Réflexothérapies plantaire et palmaire

Des rudiments de réflexologie existent depuis bien longtemps dans diverses régions de notre globe. Les courants sont tant orientaux qu'occidentaux.

On retrouve des traces de ces pratiques chez les peuples d'Afrique, d'Australie et d'Amérique.

Selon certaines sources, la réflexologie plantaire remonterait aux Incas vers 12000 ans av. J.C.. Puis les tribus d'Indiens d'Amérique du Nord auraient appris cette technique. A cette époque on parlait d'un art sacré qui avait des vertus tant mental, que physique ou spirituel.

Elle est connue en Inde depuis plus de 5000 ans. Puis les médecins chinois découvrent 2500 ans av. J.C. qu'une énergie circule dans le corps de façon permanente. Cette énergie passe par des trajets précis appelés méridiens ou lignes d'acupuncture.

 

Néanmoins les premières traces de soins par les pieds et par les mains ont été découvertes sur des hyéroglyphes dans le tombeau d'un médecin du pharaon en Egypte à Saqqara (environ 2330 ans av. J.C.). Les médecins de l'Egypte ancienne considéraient cet art thérapeutique comme un acte médical. Les signes au-dessus de la scène ont été déchiffrés comme suit : "Ne me fais pas mal" disait le bénéficiaire. "Je ferai en sorte que tu me félicites" répondait le praticien.

 

Du Moyen-Age au XXème siècle, cette technique a connu de nombreuses évolutions.

 

C'est au XVIIIème siècle que le mot "réflexe" est utilisé en référence aux réactions motrices du système nerveux.

Au XIXème siècle, le terme "action réflexe" est avancé pour parler de la différence entre les réflexes inconscients et volontaires dans une étude de la moelle épinière. Le concept de réflexologie est alors approché par des médecins européens étudiant le système nerveux. Puis des recherches neurologiques permettent d'établir la théorie des réflexes conditionnés suivant laquelle il existerait une relation directe entre un stimulus et une réaction (Pavlov). Il faut un stimulus pour déclencher une réaction. Les impulsions ainsi provoquées sur des zones réflexes du pied agissent sur le système nerveux autonome (système non soumis à la volonté) qui contrôle le fonctionnement neurovégétatif des organes, des muscles et des glandes.

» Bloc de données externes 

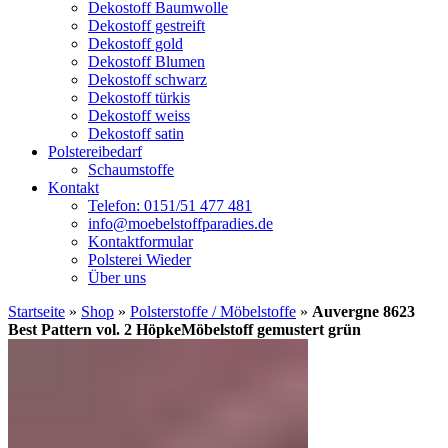
Dekostoff Baumwolle
Dekostoff gestreift
Dekostoff gold
Dekostoff Blumen
Dekostoff schwarz
Dekostoff türkis
Dekostoff weiss
Dekostoff satin
Polstereibedarf
Schaumstoffe
Kontakt
Telefon: 0151/51 477 481
info@moebelstoffparadies.de
Kontaktformular
Polsterei Wieder
Über uns
Startseite
»
Shop
»
Polsterstoffe / Möbelstoffe
»
Auvergne 8623
Best Pattern vol. 2 HöpkeMöbelstoff gemustert grün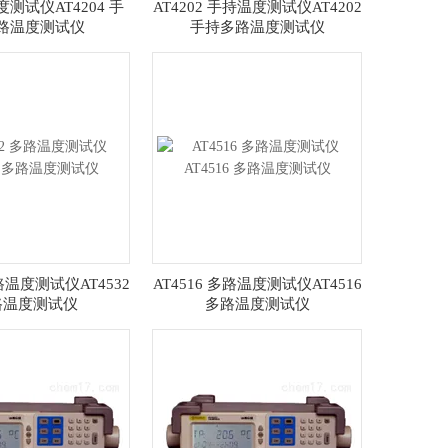
温度测试仪AT4204 手
AT4202 手持温度测试仪AT4202
路温度测试仪
手持多路温度测试仪
多路温度测试仪AT4532
AT4516 多路温度测试仪AT4516
路温度测试仪
多路温度测试仪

Au XXème siècle, de nombreuses publications relatent que les médecins emploient les effets de la réflexothérapie sur de nombreux patients  atteints de diverses pathologies : troubles digestifs, troubles cardiaques, asthme, grippe, obstétrique, acouphènes, maux de tête, paralysie.

 

En Amérique en 1917, c'est la thérapie zonale qui fait son apparition avec le véritable père de la podo-réflexologie, le Docteur William Fitzgerald (1872-1942), spécialiste en ORL. Il développe les points de pression après avoir constaté qu'une pression locale sur un doigt ou sur un orteil pouvait avoir un effet antalgique et anesthésiant à distance sur certaines parties du corps calmant ainsi la douleur dans une zone douloureuse. Il constate aussi qu'une fois la douleur disparue, la cause qui la provoquait est souvent améliorée. Il découpe le corps en 10 zones longitudinales du haut de la tête à l'extrémité des orteils. Chaque doigt et chaque orteil se rapportent à une zone du corps. Il utilise cette méthode pour traiter des maux de tête, des lumbagos, de l'asthme ou encore des douleurs dentaires.

 

A partir de 1926, Eunice Ingham (1889-1974), physiothérapeute américaine, assistante du Docteur Fitzgerald, approfondit cette thérapie zonale par la thérapie des zones réflexes au niveau des pieds. Trois zones latérales pour aboutir au schéma des pieds et des différentes parties du corps seront ajoutées. Elle publiera de nombreux ouvrages. Ainsi naît la méthode Ingham (considérée comme la réflexologie moderne). Elle a défini les points et les zones réflexes sur les pieds et les mains qui correspondent à tous les organes, glandes et parties du corps.

Son oeuvre originale est enseignée par l'école qu'elle a fondée, l'institut International de Réflexologie. Aujourd'hui c'est son neveu qui a repris et affiné les recherches de sa tante décédée en 1974. Eunice Ingham aura consacré plus de 40 ans de sa vie à la réflexologie. Elle était déterminée à aider les gens à se traiter eux-mêmes.

 

Par la suite, de nombreuses contributions au développement de cette méthode ont été apportées par plusieurs personnalités en Angleterre, en Allemagne et en France. A l'époque, le Docteur Jean Bossy, Professeur à la faculté de Montpellier, publiera un ouvrage qui fera autorité "Bases neurologiques des Réflexologies". Les grandes lois de la stimulation réflexe sont expliquées et contrôlées cliniquement par des travaux en neurophysiologie.